Trasformare un sogno in un Compasso d’Oro, la storia di Vibram Furoshiki

Trasformare un sogno in un Compasso d’Oro, la storia di Vibram Furoshiki

Tommaso Berra · 5 mesi fa · Design

Il Compasso d’Oro è forse il maggior riconoscimento internazionale per i progetti di design industriale, Vibram è riuscita a vincerlo con la sua Furoshiki, trasformando un sogno in uno dei progetti più rilevanti nella storia dell’innovazione tecnologica e del design.
Collater.al ha incontrato Masaya Hashimoto, il designer che ha partecipato allo sviluppo del progetto dalle sue origini, ascoltando una storia che racconta molto del design e del suo ruolo culturale e sociale; partendo dalle tradizioni del Giappone per creare una wrapping sole, un concetto innovativo che può condurre a un nuovo comportamento, a un nuovo modo di intendere le scarpe.
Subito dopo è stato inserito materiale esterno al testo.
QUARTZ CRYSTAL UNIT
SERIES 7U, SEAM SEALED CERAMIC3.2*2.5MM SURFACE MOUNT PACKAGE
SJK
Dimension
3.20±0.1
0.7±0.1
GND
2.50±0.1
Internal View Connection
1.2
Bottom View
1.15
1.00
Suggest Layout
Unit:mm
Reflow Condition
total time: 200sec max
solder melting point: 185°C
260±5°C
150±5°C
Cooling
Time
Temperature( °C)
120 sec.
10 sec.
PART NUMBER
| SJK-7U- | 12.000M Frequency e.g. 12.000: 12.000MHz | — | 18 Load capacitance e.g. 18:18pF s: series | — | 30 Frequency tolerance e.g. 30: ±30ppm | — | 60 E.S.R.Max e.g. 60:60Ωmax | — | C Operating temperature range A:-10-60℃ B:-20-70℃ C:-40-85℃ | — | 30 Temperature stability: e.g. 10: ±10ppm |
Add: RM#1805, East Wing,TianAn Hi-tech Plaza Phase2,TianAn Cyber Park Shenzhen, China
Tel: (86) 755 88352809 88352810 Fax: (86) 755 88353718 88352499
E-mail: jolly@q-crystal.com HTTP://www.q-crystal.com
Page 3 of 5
Come è nato il progetto Vibram Furoshiki?
Nel 2011 lavoravo nello studio di design di Isao Hosoe, che in quel momento stava collaborando con Vibram su un concept innovativi intorno al futuro della suola, una delle idee era quella di ridurre la quantità di stampi per ogni suola. Solitamente per ogni modello ci sono 10/12 stampi a seconda della numerata di suole, un obiettivo dell’azienda era quello di ottimizzare tempi e costi di produzione, creando così un nuovo prodotto più sostenibile sotto vari aspetti. Con il team R&D di Vibram abbiamo iniziato quindi a pensare a come integrare più numeri in un singolo stampo, una ricerca complessa perché la tomaia solitamente non si adatta a diversi numeri. Il prototipo che si è rivelato vincente è stato realizzato con gomma liquida, una lastra trasparente e del tessuto, dall’intuizione di avvolgere il piede in una suola accoppiata al tessuto. Appena calzato, abbiamo capito subito che funzionava. 

Masaya | Collater.al

Com’è stato lavorare ai dettagli più tecnici del progetto, riuscire a creare una scarpa bella e resistente inseguendo però un approccio essenziale negli elementi? C’è qualcosa in particolare che ha ispirato il design di Vibram Furoshiki?
Io lavoro con la metodologia italiana del filone di Gio Ponti o Alberto Rosselli, il mio maestro però è Isao Hosoe, la cultura di furoshiki è connessa a quella giapponese. La forma nasce da un telo porta oggetti, che storicamente serve a contenere un regalo che si porta in dono a qualcuno. Furoshiki è un modo per proteggere e svelare un prodotto con sorpresa. Ogni furoshiki è legato al contenuto e alla stagione, sono personalizzati in base all’occasione o all’abbigliamento, un concetto simile a quello che ci fa scegliere le scarpe in base all’umore, ognuno indossa quelle che lo rappresenta al meglio.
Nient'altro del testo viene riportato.